▶ **WHAT IS BEING ASKED**
Rewrite everything from "The Rood Screen" down to "EXPLORE FOR MORE", putting "Blackwell" wherever "Blackwall" appears and leaving the rest unchanged. Leave the pictures out.

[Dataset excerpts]
▬▬▬▬▬▬▬▬▬▬

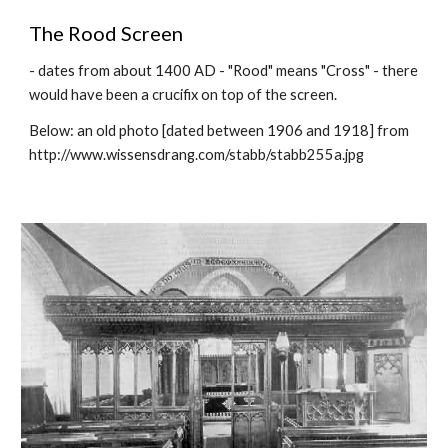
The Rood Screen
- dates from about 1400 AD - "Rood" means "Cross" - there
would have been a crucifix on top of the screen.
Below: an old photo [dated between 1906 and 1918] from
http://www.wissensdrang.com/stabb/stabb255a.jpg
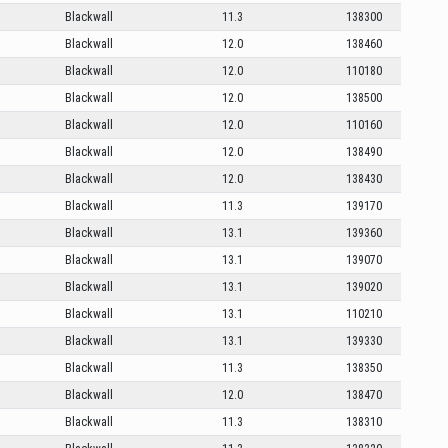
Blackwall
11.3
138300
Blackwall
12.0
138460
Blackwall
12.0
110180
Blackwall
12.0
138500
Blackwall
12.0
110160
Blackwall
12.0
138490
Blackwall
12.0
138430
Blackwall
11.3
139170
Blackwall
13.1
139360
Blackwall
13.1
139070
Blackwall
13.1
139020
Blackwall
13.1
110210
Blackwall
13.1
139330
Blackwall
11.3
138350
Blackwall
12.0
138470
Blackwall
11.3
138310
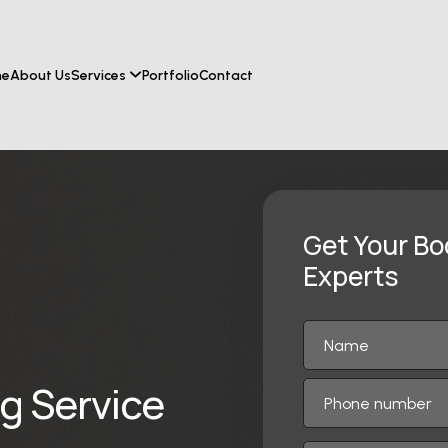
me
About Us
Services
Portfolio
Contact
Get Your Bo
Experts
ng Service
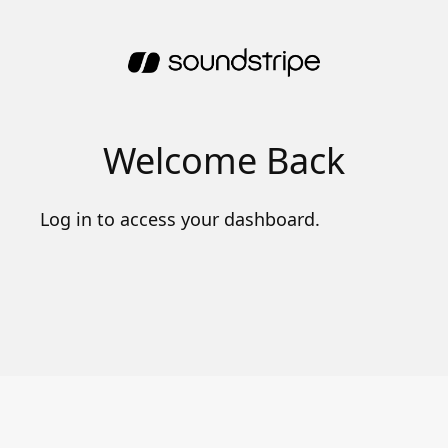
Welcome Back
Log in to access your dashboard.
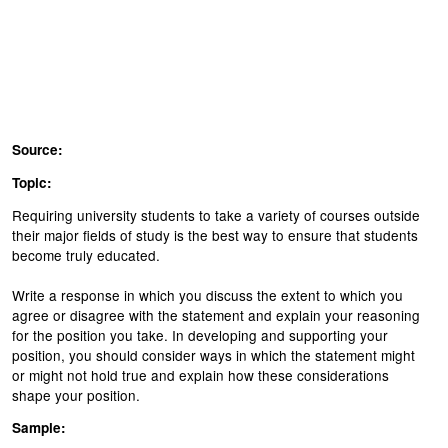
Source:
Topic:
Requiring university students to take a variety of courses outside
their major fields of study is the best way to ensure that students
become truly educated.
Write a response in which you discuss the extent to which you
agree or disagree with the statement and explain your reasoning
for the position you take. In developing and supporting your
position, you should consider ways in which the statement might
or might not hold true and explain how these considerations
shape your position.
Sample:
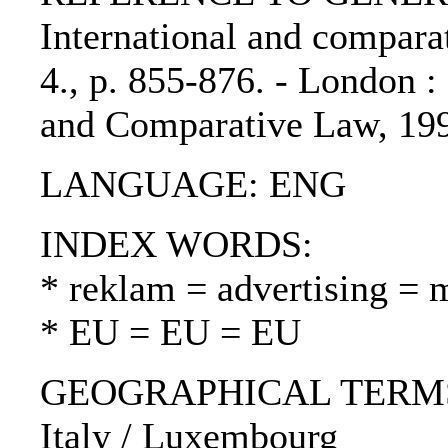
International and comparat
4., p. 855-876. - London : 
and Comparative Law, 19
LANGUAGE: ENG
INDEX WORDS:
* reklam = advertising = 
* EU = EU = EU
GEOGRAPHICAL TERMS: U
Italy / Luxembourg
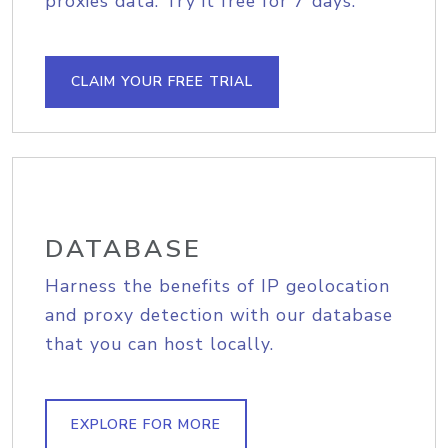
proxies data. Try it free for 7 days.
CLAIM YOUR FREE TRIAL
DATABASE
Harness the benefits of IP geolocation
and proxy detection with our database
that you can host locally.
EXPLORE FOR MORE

▬▬▬▬▬▬▬▬▬▬

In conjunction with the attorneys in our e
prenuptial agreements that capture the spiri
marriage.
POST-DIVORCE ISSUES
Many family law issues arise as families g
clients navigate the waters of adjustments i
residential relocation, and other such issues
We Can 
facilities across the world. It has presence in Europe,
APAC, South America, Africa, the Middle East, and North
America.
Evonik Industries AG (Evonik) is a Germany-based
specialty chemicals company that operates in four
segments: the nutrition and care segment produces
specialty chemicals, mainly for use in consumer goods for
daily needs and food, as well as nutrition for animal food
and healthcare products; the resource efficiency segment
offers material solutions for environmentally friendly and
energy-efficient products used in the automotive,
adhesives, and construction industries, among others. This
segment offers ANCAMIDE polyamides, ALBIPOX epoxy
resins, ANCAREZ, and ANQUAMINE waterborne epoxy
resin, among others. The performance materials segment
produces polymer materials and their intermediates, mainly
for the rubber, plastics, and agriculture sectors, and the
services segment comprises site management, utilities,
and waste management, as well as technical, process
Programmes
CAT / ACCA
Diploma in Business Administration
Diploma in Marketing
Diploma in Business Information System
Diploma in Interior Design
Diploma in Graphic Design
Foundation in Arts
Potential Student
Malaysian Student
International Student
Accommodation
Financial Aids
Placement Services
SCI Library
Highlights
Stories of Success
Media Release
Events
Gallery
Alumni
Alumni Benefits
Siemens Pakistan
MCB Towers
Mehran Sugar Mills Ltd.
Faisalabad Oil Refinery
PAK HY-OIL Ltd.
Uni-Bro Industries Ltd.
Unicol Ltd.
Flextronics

▬▬▬▬▬▬▬▬▬▬

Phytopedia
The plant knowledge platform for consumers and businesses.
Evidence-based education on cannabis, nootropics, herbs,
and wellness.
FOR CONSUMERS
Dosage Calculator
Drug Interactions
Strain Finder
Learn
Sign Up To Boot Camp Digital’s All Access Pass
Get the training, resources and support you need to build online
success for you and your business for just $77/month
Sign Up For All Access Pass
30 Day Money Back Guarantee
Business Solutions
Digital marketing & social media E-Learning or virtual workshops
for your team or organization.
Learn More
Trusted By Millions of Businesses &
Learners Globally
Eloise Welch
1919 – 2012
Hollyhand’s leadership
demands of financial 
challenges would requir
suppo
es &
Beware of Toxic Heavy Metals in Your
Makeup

▬▬▬▬▬▬▬▬▬▬

▶ **THE ANSWER**
The Rood Screen
- dates from about 1400 AD - "Rood" means "Cross" - there
would have been a crucifix on top of the screen.
Below: an old photo [dated between 1906 and 1918] from
http://www.wissensdrang.com/stabb/stabb255a.jpg
Blackwell
11.3
138300
Blackwell
12.0
138460
Blackwell
12.0
110180
Blackwell
12.0
138500
Blackwell
12.0
110160
Blackwell
12.0
138490
Blackwell
12.0
138430
Blackwell
11.3
139170
Blackwell
13.1
139360
Blackwell
13.1
139070
Blackwell
13.1
139020
Blackwell
13.1
110210
Blackwell
13.1
139330
Blackwell
11.3
138350
Blackwell
12.0
138470
Blackwell
11.3
138310
me
About Us
Services
Portfolio
Contact
Get Your Bo
Experts
ng Service
Welcome Back
Log in to access your dashboard.
Source:
Topic:
Requiring university students to take a variety of courses outside
their major fields of study is the best way to ensure that students
become truly educated.
Write a response in which you discuss the extent to which you
agree or disagree with the statement and explain your reasoning
for the position you take. In developing and supporting your
position, you should consider ways in which the statement might
or might not hold true and explain how these considerations
shape your position.
Sample:
International and comparat
4., p. 855-876. - London : 
and Comparative Law, 19
LANGUAGE: ENG
INDEX WORDS:
* reklam = advertising = 
* EU = EU = EU
GEOGRAPHICAL TERMS: U
Italy / Luxembourg
proxies data. Try it free for 7 days.
CLAIM YOUR FREE TRIAL
DATABASE
Harness the benefits of IP geolocation
and proxy detection with our database
that you can host locally.
EXPLORE FOR MORE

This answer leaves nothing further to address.